Gli psichiatri la chiamano "ansia sociale". Crescono le persone che hanno paura di mostrarsi in pubblico, parlare con gente che non conoscono, guardare i propri interlocutori negli occhi. In Italia, affermano gli psichiatri, la fobìa colpisce l'8 per cento degli adulti ed è sempre più frequente nei bambini. Il dato è stato reso pubblico nel corso del decimo congresso della Società italiana di Psicopatologia che si è aperto a Roma il 22 febbraio e si concluderà domani.
Da cosa nasce questa nuova patologia? Secondo gli esperti, i modelli sociali diffusi hanno provocato una crescita progressiva dell'insoddisfazione personale, una minore capacità di adattamento alle nuove situazioni, una ridotta tolleranza alle frustrazioni. In sostanza siamo sempre meno capaci a sopportare ed affrontare le situazioni dolorose.

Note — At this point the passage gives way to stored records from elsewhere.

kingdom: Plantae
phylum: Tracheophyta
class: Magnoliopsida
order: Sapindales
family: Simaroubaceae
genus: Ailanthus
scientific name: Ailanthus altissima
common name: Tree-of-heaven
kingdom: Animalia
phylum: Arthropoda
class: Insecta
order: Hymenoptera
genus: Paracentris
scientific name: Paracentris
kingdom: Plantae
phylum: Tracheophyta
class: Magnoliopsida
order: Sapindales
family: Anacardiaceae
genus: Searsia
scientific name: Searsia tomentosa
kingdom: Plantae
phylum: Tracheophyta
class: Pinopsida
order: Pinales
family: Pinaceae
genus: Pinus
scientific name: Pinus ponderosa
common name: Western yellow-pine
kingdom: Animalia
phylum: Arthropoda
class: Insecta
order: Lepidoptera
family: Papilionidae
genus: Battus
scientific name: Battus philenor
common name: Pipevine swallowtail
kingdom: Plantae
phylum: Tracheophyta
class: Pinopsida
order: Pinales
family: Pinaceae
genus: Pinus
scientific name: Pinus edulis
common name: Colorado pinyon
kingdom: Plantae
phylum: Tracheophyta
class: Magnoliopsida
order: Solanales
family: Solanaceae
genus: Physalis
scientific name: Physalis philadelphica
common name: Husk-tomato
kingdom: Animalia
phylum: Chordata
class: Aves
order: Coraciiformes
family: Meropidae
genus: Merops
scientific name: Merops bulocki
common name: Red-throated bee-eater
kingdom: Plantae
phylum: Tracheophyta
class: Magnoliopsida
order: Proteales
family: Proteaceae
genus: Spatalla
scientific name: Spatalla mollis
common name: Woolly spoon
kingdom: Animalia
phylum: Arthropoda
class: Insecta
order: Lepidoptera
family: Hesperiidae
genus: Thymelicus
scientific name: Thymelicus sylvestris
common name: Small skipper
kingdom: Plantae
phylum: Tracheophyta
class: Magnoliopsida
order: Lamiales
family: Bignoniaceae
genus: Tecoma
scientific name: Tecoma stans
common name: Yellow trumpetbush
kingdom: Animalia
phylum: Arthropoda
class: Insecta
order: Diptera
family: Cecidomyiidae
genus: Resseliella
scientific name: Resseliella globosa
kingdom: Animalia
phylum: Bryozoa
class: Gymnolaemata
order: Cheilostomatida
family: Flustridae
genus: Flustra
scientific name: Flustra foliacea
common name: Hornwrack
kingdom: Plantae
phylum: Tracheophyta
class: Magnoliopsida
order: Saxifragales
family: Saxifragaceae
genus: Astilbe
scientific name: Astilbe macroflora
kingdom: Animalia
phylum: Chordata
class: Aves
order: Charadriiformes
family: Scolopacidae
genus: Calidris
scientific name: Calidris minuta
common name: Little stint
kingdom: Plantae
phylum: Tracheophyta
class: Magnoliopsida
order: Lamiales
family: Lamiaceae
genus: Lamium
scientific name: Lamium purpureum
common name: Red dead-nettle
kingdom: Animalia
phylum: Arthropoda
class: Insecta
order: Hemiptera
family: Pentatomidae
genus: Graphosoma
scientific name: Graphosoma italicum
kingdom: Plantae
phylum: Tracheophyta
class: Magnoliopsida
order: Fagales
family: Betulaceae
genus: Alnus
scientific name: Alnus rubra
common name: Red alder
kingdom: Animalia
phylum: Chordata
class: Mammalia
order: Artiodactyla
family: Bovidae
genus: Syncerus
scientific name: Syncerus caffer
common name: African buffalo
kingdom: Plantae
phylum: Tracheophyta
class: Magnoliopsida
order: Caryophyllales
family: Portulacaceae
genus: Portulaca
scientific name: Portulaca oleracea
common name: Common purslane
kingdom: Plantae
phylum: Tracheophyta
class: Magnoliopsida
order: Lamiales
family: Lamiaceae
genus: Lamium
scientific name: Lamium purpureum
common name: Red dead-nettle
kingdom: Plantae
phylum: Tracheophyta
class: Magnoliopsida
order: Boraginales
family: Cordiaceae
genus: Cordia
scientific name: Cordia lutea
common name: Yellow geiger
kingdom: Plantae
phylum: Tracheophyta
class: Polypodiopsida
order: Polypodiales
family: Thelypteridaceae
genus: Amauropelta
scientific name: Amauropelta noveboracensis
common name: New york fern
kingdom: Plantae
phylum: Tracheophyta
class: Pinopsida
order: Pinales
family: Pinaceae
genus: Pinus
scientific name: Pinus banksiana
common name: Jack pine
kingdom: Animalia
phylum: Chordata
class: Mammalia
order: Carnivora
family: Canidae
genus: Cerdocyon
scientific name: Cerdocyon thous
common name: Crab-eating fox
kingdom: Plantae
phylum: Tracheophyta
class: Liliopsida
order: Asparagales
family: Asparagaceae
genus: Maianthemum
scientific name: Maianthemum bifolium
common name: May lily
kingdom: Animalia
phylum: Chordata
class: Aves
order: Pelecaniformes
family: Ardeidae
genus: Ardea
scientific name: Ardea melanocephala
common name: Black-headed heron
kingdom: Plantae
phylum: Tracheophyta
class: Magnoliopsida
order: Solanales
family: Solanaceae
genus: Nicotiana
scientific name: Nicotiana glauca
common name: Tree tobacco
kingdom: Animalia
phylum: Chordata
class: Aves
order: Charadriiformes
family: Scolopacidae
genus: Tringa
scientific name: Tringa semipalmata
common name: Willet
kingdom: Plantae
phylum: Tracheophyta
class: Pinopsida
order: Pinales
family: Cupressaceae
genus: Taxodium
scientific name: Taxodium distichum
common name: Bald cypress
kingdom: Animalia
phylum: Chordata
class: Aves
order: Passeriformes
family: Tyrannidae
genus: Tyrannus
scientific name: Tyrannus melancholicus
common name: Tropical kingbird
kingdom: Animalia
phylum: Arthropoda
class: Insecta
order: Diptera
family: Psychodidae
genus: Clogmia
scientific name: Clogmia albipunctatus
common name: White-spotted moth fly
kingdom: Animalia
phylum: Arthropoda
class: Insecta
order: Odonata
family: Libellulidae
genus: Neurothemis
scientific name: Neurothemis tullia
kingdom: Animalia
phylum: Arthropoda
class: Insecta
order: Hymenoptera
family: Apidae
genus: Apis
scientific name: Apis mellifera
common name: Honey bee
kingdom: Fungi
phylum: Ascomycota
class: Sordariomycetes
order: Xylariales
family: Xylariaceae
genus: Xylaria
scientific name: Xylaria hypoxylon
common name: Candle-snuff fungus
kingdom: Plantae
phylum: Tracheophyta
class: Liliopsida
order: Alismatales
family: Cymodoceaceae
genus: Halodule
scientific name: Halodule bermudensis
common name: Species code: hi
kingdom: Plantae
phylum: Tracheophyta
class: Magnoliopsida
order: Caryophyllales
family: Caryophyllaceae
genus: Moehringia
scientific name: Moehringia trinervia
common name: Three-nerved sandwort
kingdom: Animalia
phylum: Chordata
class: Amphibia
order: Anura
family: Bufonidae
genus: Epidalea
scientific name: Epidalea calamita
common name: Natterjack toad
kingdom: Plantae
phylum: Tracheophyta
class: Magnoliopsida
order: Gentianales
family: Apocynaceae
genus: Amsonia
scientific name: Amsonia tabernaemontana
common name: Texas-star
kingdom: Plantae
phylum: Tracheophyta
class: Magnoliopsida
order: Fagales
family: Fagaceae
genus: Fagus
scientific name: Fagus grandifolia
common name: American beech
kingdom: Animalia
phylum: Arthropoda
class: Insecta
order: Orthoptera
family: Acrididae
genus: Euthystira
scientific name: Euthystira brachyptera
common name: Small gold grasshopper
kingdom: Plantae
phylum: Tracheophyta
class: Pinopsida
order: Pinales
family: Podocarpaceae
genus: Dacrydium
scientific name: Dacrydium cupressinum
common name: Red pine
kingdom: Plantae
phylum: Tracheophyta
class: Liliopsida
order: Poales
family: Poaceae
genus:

Un nuovo fenomeno che colpisce in primo luogo le donne, costrette dai nuovi e più pesanti ruoli sociali a misurarsi con il mondo esterno, che le bombarda giornalmente con messaggi che parlano sempre di successo, bellezza e benessere economico. Tutti elementi indispensabili per essere felici.
Ma la fobìa sociale, sempre più spesso, si manifesta con segnali chiari fin dall'infanzia. Quali sono? Il bambino si rifiuta sistematicamente di stare con gli altri, partecipare alle feste, farsi interrogare a scuola. Cosa dovrebbero fare i genitori? Secondo gli psichiatri la fobìa sociale può essere normalmente curata, ma se viene sottovalutata rischia di portare a gravi forme di depressione e a disturbi psichici con il passare degli anni.
Il nodo del problema, comunque, resta il mutamento del rapporto tra i genitori e i figli. "La famiglia tradizionale non esiste più, oggi siamo in presenza di aggregati familiari – afferma il professor Amato Amati, ordinario di Psichiatria all'università di Catanzaro, e moderatore del seminario sulla "nuova normalità" assieme al professor Massimo Biondi, docente di Psichiatria alla Sapienza – nella vecchia famiglia era normale che i genitori ponessero limiti rigidi entro i quali i figli erano costretti a muoversi. I figli erano portati a distruggerli per superarli e crescere".
"Oggi questo non accade più, siamo alla ricerca di nuovi equilibri fra il rispetto, le trasgressioni e i valori. L'eccessivo buonismo fa male ai bambini. Oggi i modelli di riferimento cambiano con grande velocità, in media ogni 4 o 5 anni, contro i 25 del passato. E questo accresce l'ansia nei ragazzi. Un tempo si viaggiava su comodi binari – conclude – oggi dobbiamo imparare a guidare un fuoristrada".
E con il mutamento della struttura sociale e familiare aumentano i bambini "difficili". Uno su dieci tra quelli in età prescolare che presentano diversi livelli di disturbo nei comportamenti. "Il più delle volte si possono escludere difetti della sfera cognitiva – commenta la psichiatra Sandra Maestro dell'Università di Pisa – o particolari patologie organiche, mentre riscontriamo una forte tendenza a crisi di rabbia, collera e opposizione".